What this task involves:
Check the records below line by line. Give the count of lines with "driver", and nothing else.

[Dataset entries]
◇ ◇ ◇ ◇ ◇

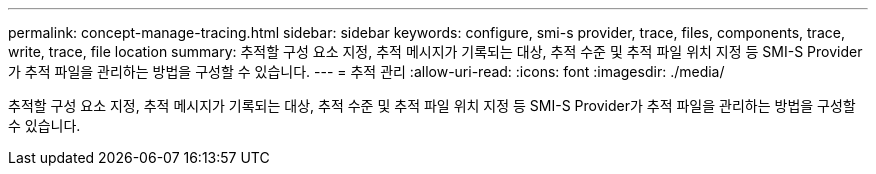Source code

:---
permalink: concept-manage-tracing.html 
sidebar: sidebar 
keywords: configure, smi-s provider, trace, files, components, trace, write, trace, file location 
summary: 추적할 구성 요소 지정, 추적 메시지가 기록되는 대상, 추적 수준 및 추적 파일 위치 지정 등 SMI-S Provider가 추적 파일을 관리하는 방법을 구성할 수 있습니다. 
---
= 추적 관리
:allow-uri-read: 
:icons: font
:imagesdir: ./media/


[role="lead"]
추적할 구성 요소 지정, 추적 메시지가 기록되는 대상, 추적 수준 및 추적 파일 위치 지정 등 SMI-S Provider가 추적 파일을 관리하는 방법을 구성할 수 있습니다.
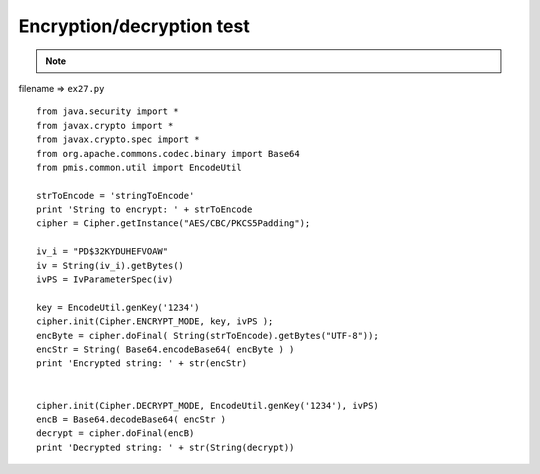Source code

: .. _encryptiondecryption-test:

===========================
Encryption/decryption test 
===========================



.. note::

    .. include:: ../python-example-header.txt

    
filename => ``ex27.py``

::

	
	from java.security import *
	from javax.crypto import *
	from javax.crypto.spec import *
	from org.apache.commons.codec.binary import Base64
	from pmis.common.util import EncodeUtil
	
	strToEncode = 'stringToEncode'
	print 'String to encrypt: ' + strToEncode
	cipher = Cipher.getInstance("AES/CBC/PKCS5Padding");
	
	iv_i = "PD$32KYDUHEFVOAW"
	iv = String(iv_i).getBytes()
	ivPS = IvParameterSpec(iv)
	
	key = EncodeUtil.genKey('1234')
	cipher.init(Cipher.ENCRYPT_MODE, key, ivPS );
	encByte = cipher.doFinal( String(strToEncode).getBytes("UTF-8"));
	encStr = String( Base64.encodeBase64( encByte ) )
	print 'Encrypted string: ' + str(encStr)
	
	
	cipher.init(Cipher.DECRYPT_MODE, EncodeUtil.genKey('1234'), ivPS)
	encB = Base64.decodeBase64( encStr )
	decrypt = cipher.doFinal(encB)
	print 'Decrypted string: ' + str(String(decrypt))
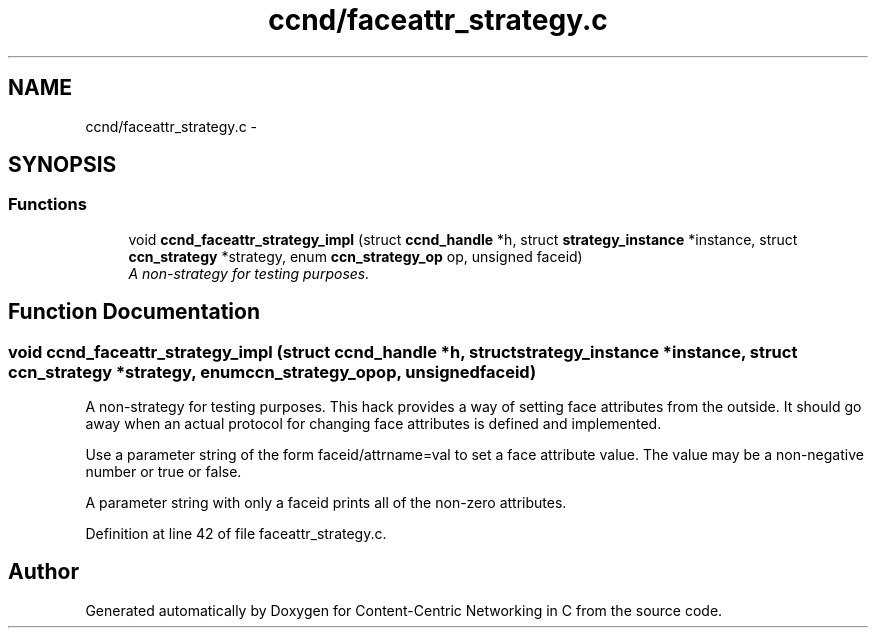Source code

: .TH "ccnd/faceattr_strategy.c" 3 "Tue Apr 1 2014" "Version 0.8.2" "Content-Centric Networking in C" \" -*- nroff -*-
.ad l
.nh
.SH NAME
ccnd/faceattr_strategy.c \- 
.SH SYNOPSIS
.br
.PP
.SS "Functions"

.in +1c
.ti -1c
.RI "void \fBccnd_faceattr_strategy_impl\fP (struct \fBccnd_handle\fP *h, struct \fBstrategy_instance\fP *instance, struct \fBccn_strategy\fP *strategy, enum \fBccn_strategy_op\fP op, unsigned faceid)"
.br
.RI "\fIA non-strategy for testing purposes\&. \fP"
.in -1c
.SH "Function Documentation"
.PP 
.SS "void \fBccnd_faceattr_strategy_impl\fP (struct \fBccnd_handle\fP *h, struct \fBstrategy_instance\fP *instance, struct \fBccn_strategy\fP *strategy, enum \fBccn_strategy_op\fPop, unsignedfaceid)"
.PP
A non-strategy for testing purposes\&. This hack provides a way of setting face attributes from the outside\&. It should go away when an actual protocol for changing face attributes is defined and implemented\&.
.PP
Use a parameter string of the form faceid/attrname=val to set a face attribute value\&. The value may be a non-negative number or true or false\&.
.PP
A parameter string with only a faceid prints all of the non-zero attributes\&. 
.PP
Definition at line 42 of file faceattr_strategy\&.c\&.
.SH "Author"
.PP 
Generated automatically by Doxygen for Content-Centric Networking in C from the source code\&.
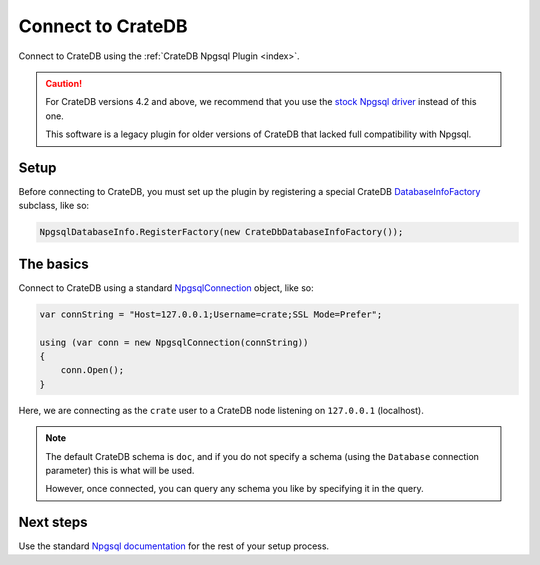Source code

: .. _connect:

==================
Connect to CrateDB
==================

Connect to CrateDB using the :ref:`CrateDB Npgsql Plugin <index>`.

.. CAUTION::

    For CrateDB versions 4.2 and above, we recommend that you use the `stock
    Npgsql driver`_ instead of this one.

    This software is a legacy plugin for older versions of CrateDB that lacked
    full compatibility with Npgsql.


Setup
=====

Before connecting to CrateDB, you must set up the plugin by registering a
special CrateDB `DatabaseInfoFactory`_ subclass, like so:

.. code-block:: csharp

    NpgsqlDatabaseInfo.RegisterFactory(new CrateDbDatabaseInfoFactory());


The basics
==========

Connect to CrateDB using a standard `NpgsqlConnection`_ object, like so:

.. code-block:: csharp

    var connString = "Host=127.0.0.1;Username=crate;SSL Mode=Prefer";

    using (var conn = new NpgsqlConnection(connString))
    {
        conn.Open();
    }

Here, we are connecting as the ``crate`` user to a CrateDB node listening on
``127.0.0.1`` (localhost).

.. SEEALSO::

    A definitive `connection string parameters`_ reference.

.. NOTE::

    The default CrateDB schema is ``doc``, and if you do not specify a schema
    (using the ``Database`` connection parameter) this is what will be used.

    However, once connected, you can query any schema you like by specifying it
    in the query.

Next steps
==========

Use the standard `Npgsql documentation`_ for the rest of your setup process.

.. SEEALSO::

    The plugin :ref:`data-types` appendix.

.. _connection string parameters: https://www.npgsql.org/doc/connection-string-parameters.html
.. _DatabaseInfoFactory: https://www.npgsql.org/doc/api/Npgsql.Internal.NpgsqlDatabaseInfo.html
.. _NpgsqlConnection: https://www.npgsql.org/doc/api/Npgsql.NpgsqlConnection.html
.. _Npgsql documentation: https://www.npgsql.org/doc/index.html
.. _stock Npgsql driver: https://www.npgsql.org/
.. _usual Npgsql way: https://www.npgsql.org/doc/index.html
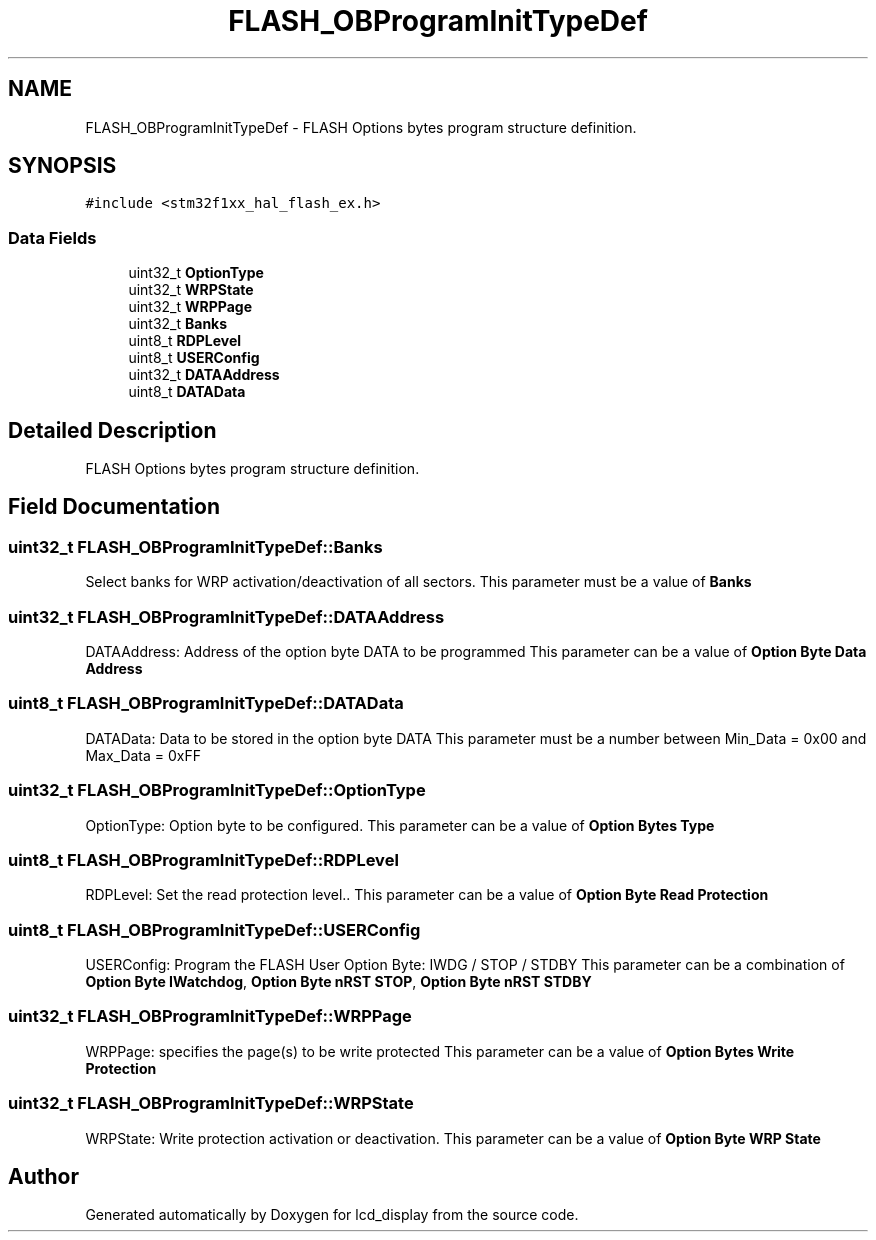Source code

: .TH "FLASH_OBProgramInitTypeDef" 3 "Thu Oct 29 2020" "lcd_display" \" -*- nroff -*-
.ad l
.nh
.SH NAME
FLASH_OBProgramInitTypeDef \- FLASH Options bytes program structure definition\&.  

.SH SYNOPSIS
.br
.PP
.PP
\fC#include <stm32f1xx_hal_flash_ex\&.h>\fP
.SS "Data Fields"

.in +1c
.ti -1c
.RI "uint32_t \fBOptionType\fP"
.br
.ti -1c
.RI "uint32_t \fBWRPState\fP"
.br
.ti -1c
.RI "uint32_t \fBWRPPage\fP"
.br
.ti -1c
.RI "uint32_t \fBBanks\fP"
.br
.ti -1c
.RI "uint8_t \fBRDPLevel\fP"
.br
.ti -1c
.RI "uint8_t \fBUSERConfig\fP"
.br
.ti -1c
.RI "uint32_t \fBDATAAddress\fP"
.br
.ti -1c
.RI "uint8_t \fBDATAData\fP"
.br
.in -1c
.SH "Detailed Description"
.PP 
FLASH Options bytes program structure definition\&. 
.SH "Field Documentation"
.PP 
.SS "uint32_t FLASH_OBProgramInitTypeDef::Banks"
Select banks for WRP activation/deactivation of all sectors\&. This parameter must be a value of \fBBanks\fP 
.SS "uint32_t FLASH_OBProgramInitTypeDef::DATAAddress"
DATAAddress: Address of the option byte DATA to be programmed This parameter can be a value of \fBOption Byte Data Address\fP 
.SS "uint8_t FLASH_OBProgramInitTypeDef::DATAData"
DATAData: Data to be stored in the option byte DATA This parameter must be a number between Min_Data = 0x00 and Max_Data = 0xFF 
.SS "uint32_t FLASH_OBProgramInitTypeDef::OptionType"
OptionType: Option byte to be configured\&. This parameter can be a value of \fBOption Bytes Type\fP 
.SS "uint8_t FLASH_OBProgramInitTypeDef::RDPLevel"
RDPLevel: Set the read protection level\&.\&. This parameter can be a value of \fBOption Byte Read Protection\fP 
.SS "uint8_t FLASH_OBProgramInitTypeDef::USERConfig"
USERConfig: Program the FLASH User Option Byte: IWDG / STOP / STDBY This parameter can be a combination of \fBOption Byte IWatchdog\fP, \fBOption Byte nRST STOP\fP, \fBOption Byte nRST STDBY\fP 
.SS "uint32_t FLASH_OBProgramInitTypeDef::WRPPage"
WRPPage: specifies the page(s) to be write protected This parameter can be a value of \fBOption Bytes Write Protection\fP 
.SS "uint32_t FLASH_OBProgramInitTypeDef::WRPState"
WRPState: Write protection activation or deactivation\&. This parameter can be a value of \fBOption Byte WRP State\fP 

.SH "Author"
.PP 
Generated automatically by Doxygen for lcd_display from the source code\&.
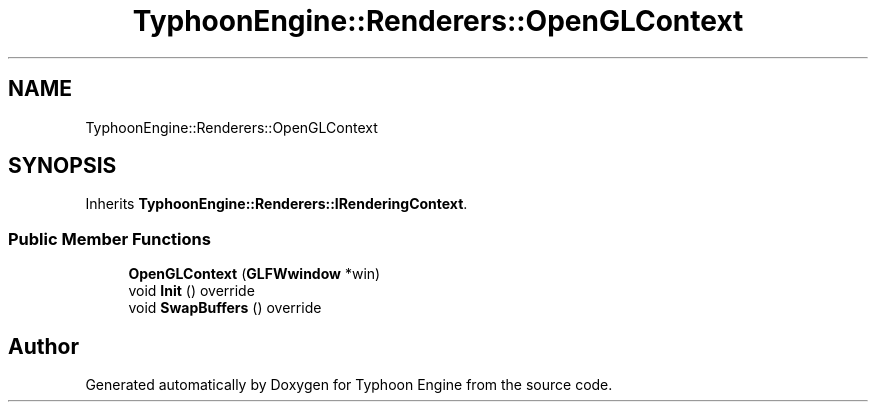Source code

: .TH "TyphoonEngine::Renderers::OpenGLContext" 3 "Sat Jul 20 2019" "Version 0.1" "Typhoon Engine" \" -*- nroff -*-
.ad l
.nh
.SH NAME
TyphoonEngine::Renderers::OpenGLContext
.SH SYNOPSIS
.br
.PP
.PP
Inherits \fBTyphoonEngine::Renderers::IRenderingContext\fP\&.
.SS "Public Member Functions"

.in +1c
.ti -1c
.RI "\fBOpenGLContext\fP (\fBGLFWwindow\fP *win)"
.br
.ti -1c
.RI "void \fBInit\fP () override"
.br
.ti -1c
.RI "void \fBSwapBuffers\fP () override"
.br
.in -1c

.SH "Author"
.PP 
Generated automatically by Doxygen for Typhoon Engine from the source code\&.
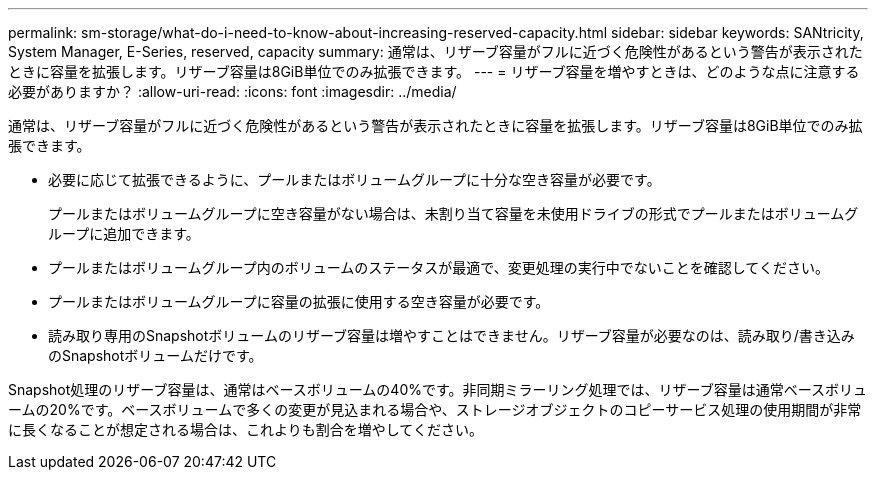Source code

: ---
permalink: sm-storage/what-do-i-need-to-know-about-increasing-reserved-capacity.html 
sidebar: sidebar 
keywords: SANtricity, System Manager, E-Series, reserved, capacity 
summary: 通常は、リザーブ容量がフルに近づく危険性があるという警告が表示されたときに容量を拡張します。リザーブ容量は8GiB単位でのみ拡張できます。 
---
= リザーブ容量を増やすときは、どのような点に注意する必要がありますか？
:allow-uri-read: 
:icons: font
:imagesdir: ../media/


[role="lead"]
通常は、リザーブ容量がフルに近づく危険性があるという警告が表示されたときに容量を拡張します。リザーブ容量は8GiB単位でのみ拡張できます。

* 必要に応じて拡張できるように、プールまたはボリュームグループに十分な空き容量が必要です。
+
プールまたはボリュームグループに空き容量がない場合は、未割り当て容量を未使用ドライブの形式でプールまたはボリュームグループに追加できます。

* プールまたはボリュームグループ内のボリュームのステータスが最適で、変更処理の実行中でないことを確認してください。
* プールまたはボリュームグループに容量の拡張に使用する空き容量が必要です。
* 読み取り専用のSnapshotボリュームのリザーブ容量は増やすことはできません。リザーブ容量が必要なのは、読み取り/書き込みのSnapshotボリュームだけです。


Snapshot処理のリザーブ容量は、通常はベースボリュームの40%です。非同期ミラーリング処理では、リザーブ容量は通常ベースボリュームの20%です。ベースボリュームで多くの変更が見込まれる場合や、ストレージオブジェクトのコピーサービス処理の使用期間が非常に長くなることが想定される場合は、これよりも割合を増やしてください。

◇ ◇ ◇ ◇ ◇

Task answer:
2